The focus of DryMass is the analysis of large data sets (e.g. > 10 cells). Here are a few examples:

  • You have recorded several digital holograms and would like to extract phase and amplitude from them. When analyzing experimental data, DryMass automatically converts holograms (stored as .tif files) to phase and intensity image series, .tif files that can be opened with e.g. Fiji. You also have several options for automated phase/amplitude background correction.
  • You are interested in characterizing microgel beads and recorded several quantitative phase images, each of them containing a few well-separated beads. By tuning only a few parameters, such as the expected specimen size, the phase image background correction method, or the scattering model, DryMass determines the position of the beads, and yields accurate values for refractive index, size, and dry mass for each bead.
  • You would like to monitor cell dry mass over time.
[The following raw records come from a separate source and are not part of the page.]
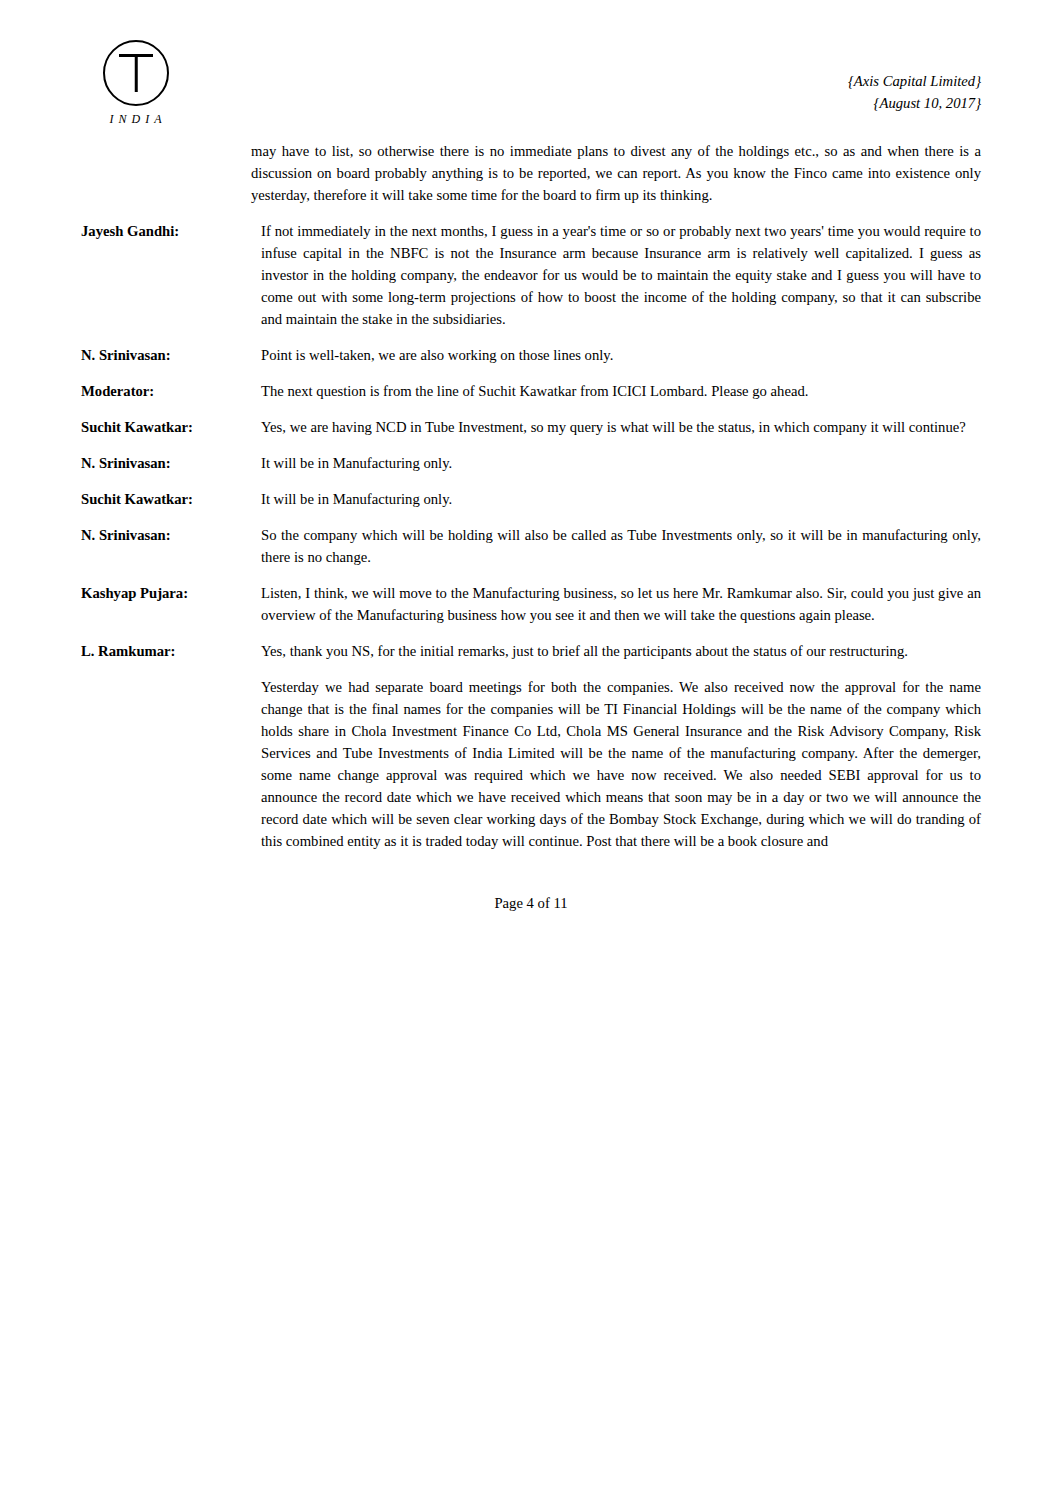INDIA
{Axis Capital Limited}
{August 10, 2017}
may have to list, so otherwise there is no immediate plans to divest any of the holdings etc., so as and when there is a discussion on board probably anything is to be reported, we can report. As you know the Finco came into existence only yesterday, therefore it will take some time for the board to firm up its thinking.
Jayesh Gandhi:
If not immediately in the next months, I guess in a year's time or so or probably next two years' time you would require to infuse capital in the NBFC is not the Insurance arm because Insurance arm is relatively well capitalized. I guess as investor in the holding company, the endeavor for us would be to maintain the equity stake and I guess you will have to come out with some long-term projections of how to boost the income of the holding company, so that it can subscribe and maintain the stake in the subsidiaries.
N. Srinivasan:
Point is well-taken, we are also working on those lines only.
Moderator:
The next question is from the line of Suchit Kawatkar from ICICI Lombard. Please go ahead.
Suchit Kawatkar:
Yes, we are having NCD in Tube Investment, so my query is what will be the status, in which company it will continue?
N. Srinivasan:
It will be in Manufacturing only.
Suchit Kawatkar:
It will be in Manufacturing only.
N. Srinivasan:
So the company which will be holding will also be called as Tube Investments only, so it will be in manufacturing only, there is no change.
Kashyap Pujara:
Listen, I think, we will move to the Manufacturing business, so let us here Mr. Ramkumar also. Sir, could you just give an overview of the Manufacturing business how you see it and then we will take the questions again please.
L. Ramkumar:
Yes, thank you NS, for the initial remarks, just to brief all the participants about the status of our restructuring.
Yesterday we had separate board meetings for both the companies. We also received now the approval for the name change that is the final names for the companies will be TI Financial Holdings will be the name of the company which holds share in Chola Investment Finance Co Ltd, Chola MS General Insurance and the Risk Advisory Company, Risk Services and Tube Investments of India Limited will be the name of the manufacturing company. After the demerger, some name change approval was required which we have now received. We also needed SEBI approval for us to announce the record date which we have received which means that soon may be in a day or two we will announce the record date which will be seven clear working days of the Bombay Stock Exchange, during which we will do tranding of this combined entity as it is traded today will continue. Post that there will be a book closure and
Page 4 of 11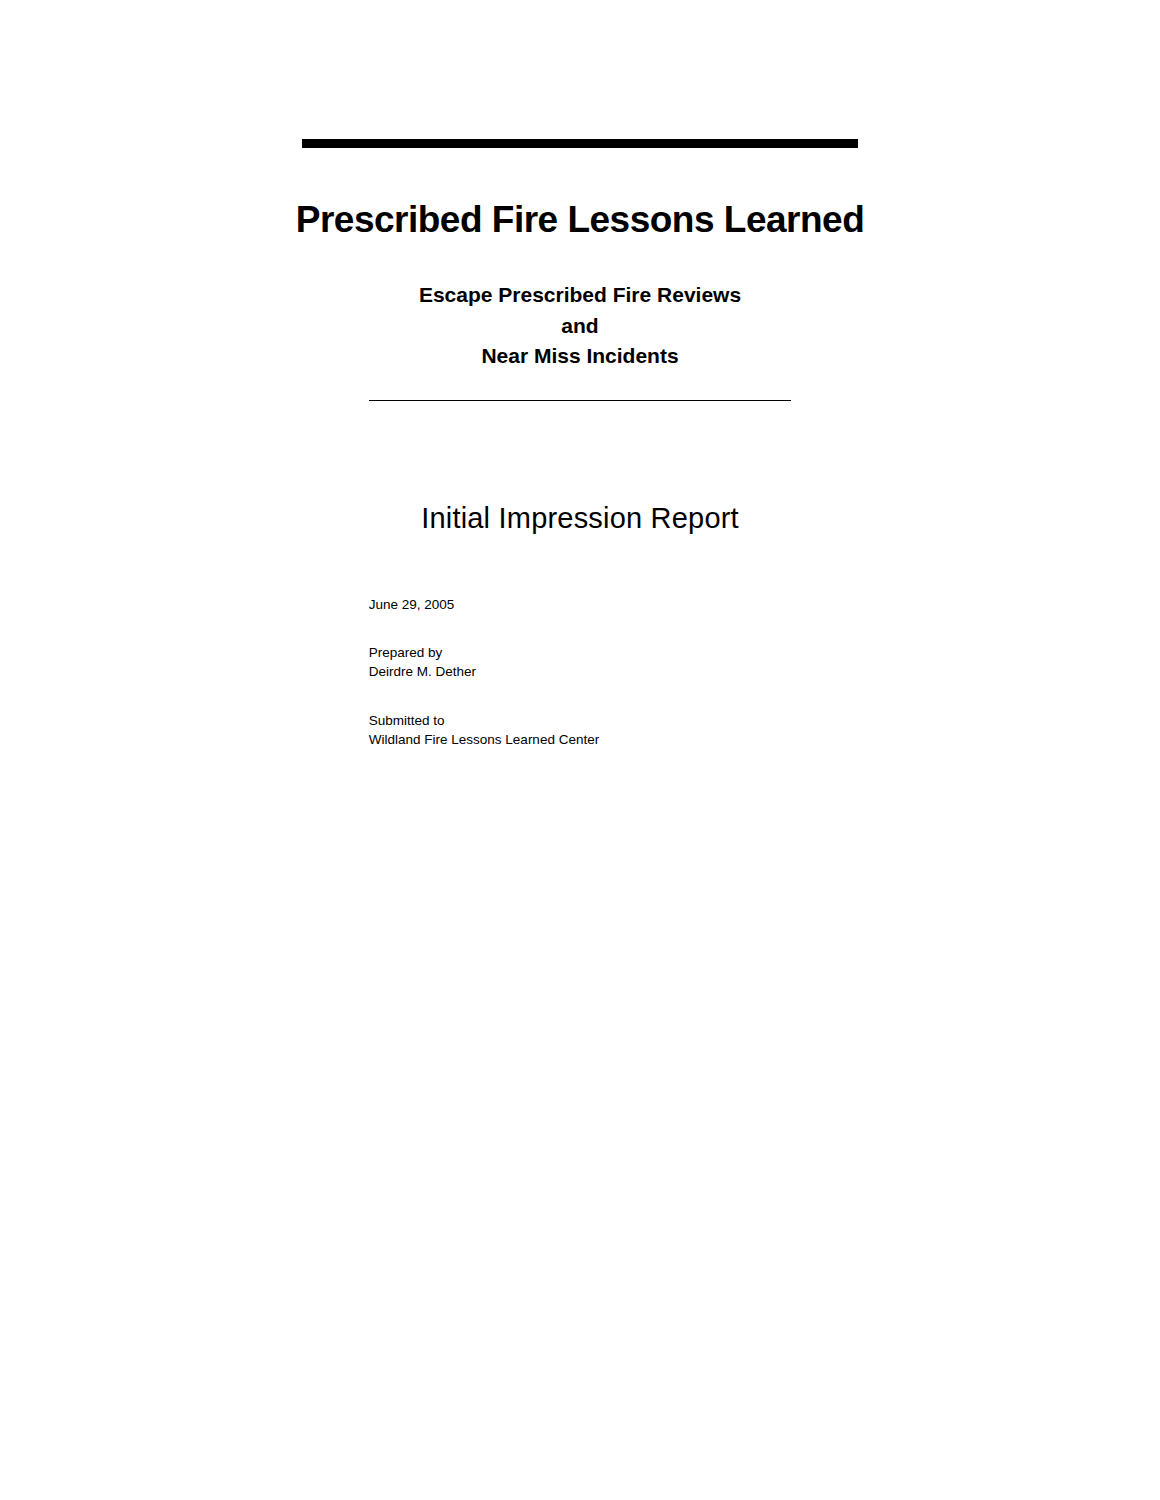Prescribed Fire Lessons Learned
Escape Prescribed Fire Reviews
and
Near Miss Incidents
Initial Impression Report
June 29, 2005
Prepared by
Deirdre M. Dether
Submitted to
Wildland Fire Lessons Learned Center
If the cells are well-separated, this task is trivial with DryMass. If in addition, the cells are spherical (e.g. suspended cells), then DryMass can also compute accurate values for mean refractive index and cell size.

How should I cite DryMass?

If you are using DryMass in a scientific publication, please cite it with:

(...) using DryMass version X.X.X (available at
https://pypi.python.org/pypi/drymass).

or in a bibliography

Paul Müller (2018), DryMass version X.X.X: Phase image analysis
[Software]. Available at https://pypi.python.org/pypi/drymass.
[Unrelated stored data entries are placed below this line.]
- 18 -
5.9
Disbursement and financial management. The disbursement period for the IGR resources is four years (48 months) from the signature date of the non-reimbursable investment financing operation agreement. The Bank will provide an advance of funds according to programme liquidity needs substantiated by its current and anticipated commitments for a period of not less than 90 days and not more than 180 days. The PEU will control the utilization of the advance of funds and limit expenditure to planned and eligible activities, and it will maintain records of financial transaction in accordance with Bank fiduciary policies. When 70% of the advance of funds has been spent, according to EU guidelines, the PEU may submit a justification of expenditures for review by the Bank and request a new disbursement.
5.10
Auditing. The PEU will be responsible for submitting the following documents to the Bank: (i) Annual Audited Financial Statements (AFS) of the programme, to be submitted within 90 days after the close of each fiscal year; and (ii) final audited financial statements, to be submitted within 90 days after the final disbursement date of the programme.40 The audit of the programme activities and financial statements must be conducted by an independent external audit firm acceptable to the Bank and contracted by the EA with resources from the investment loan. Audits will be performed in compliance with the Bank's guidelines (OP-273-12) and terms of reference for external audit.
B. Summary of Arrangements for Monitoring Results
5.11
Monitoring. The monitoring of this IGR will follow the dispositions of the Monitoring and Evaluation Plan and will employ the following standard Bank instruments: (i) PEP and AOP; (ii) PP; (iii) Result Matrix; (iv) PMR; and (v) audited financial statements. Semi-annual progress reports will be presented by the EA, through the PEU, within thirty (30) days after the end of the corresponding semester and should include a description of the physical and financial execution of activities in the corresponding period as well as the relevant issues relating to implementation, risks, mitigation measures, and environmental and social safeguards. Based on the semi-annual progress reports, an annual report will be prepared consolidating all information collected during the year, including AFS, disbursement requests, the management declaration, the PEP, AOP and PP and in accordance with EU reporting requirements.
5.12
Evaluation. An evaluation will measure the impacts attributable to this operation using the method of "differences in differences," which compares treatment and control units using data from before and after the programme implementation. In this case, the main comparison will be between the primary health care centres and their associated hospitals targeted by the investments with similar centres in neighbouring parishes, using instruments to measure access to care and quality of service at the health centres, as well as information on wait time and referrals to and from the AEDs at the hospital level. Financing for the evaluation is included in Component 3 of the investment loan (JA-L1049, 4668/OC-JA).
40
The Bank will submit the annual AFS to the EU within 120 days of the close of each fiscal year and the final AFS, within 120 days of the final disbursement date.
and replace X.X.X with the version of DryMass that you used.

Furthermore, several ideas that DryMass builds upon have been described and published in scientific journals:

  • Retrieval of RI and radius using the OPD edge-detection approach is described in [SSM+15] and [SSM+16] (method="edge" and model="projection" in the [sphere] section of the Configuration).
  • Retrieval of RI and radius by fitting 2D models (OPD projection, Rytov approximation, systematically corrected Rytov approximation, Mie) to phase images is described in [MSG+18]. (method="image" in the [sphere] section of the Configuration).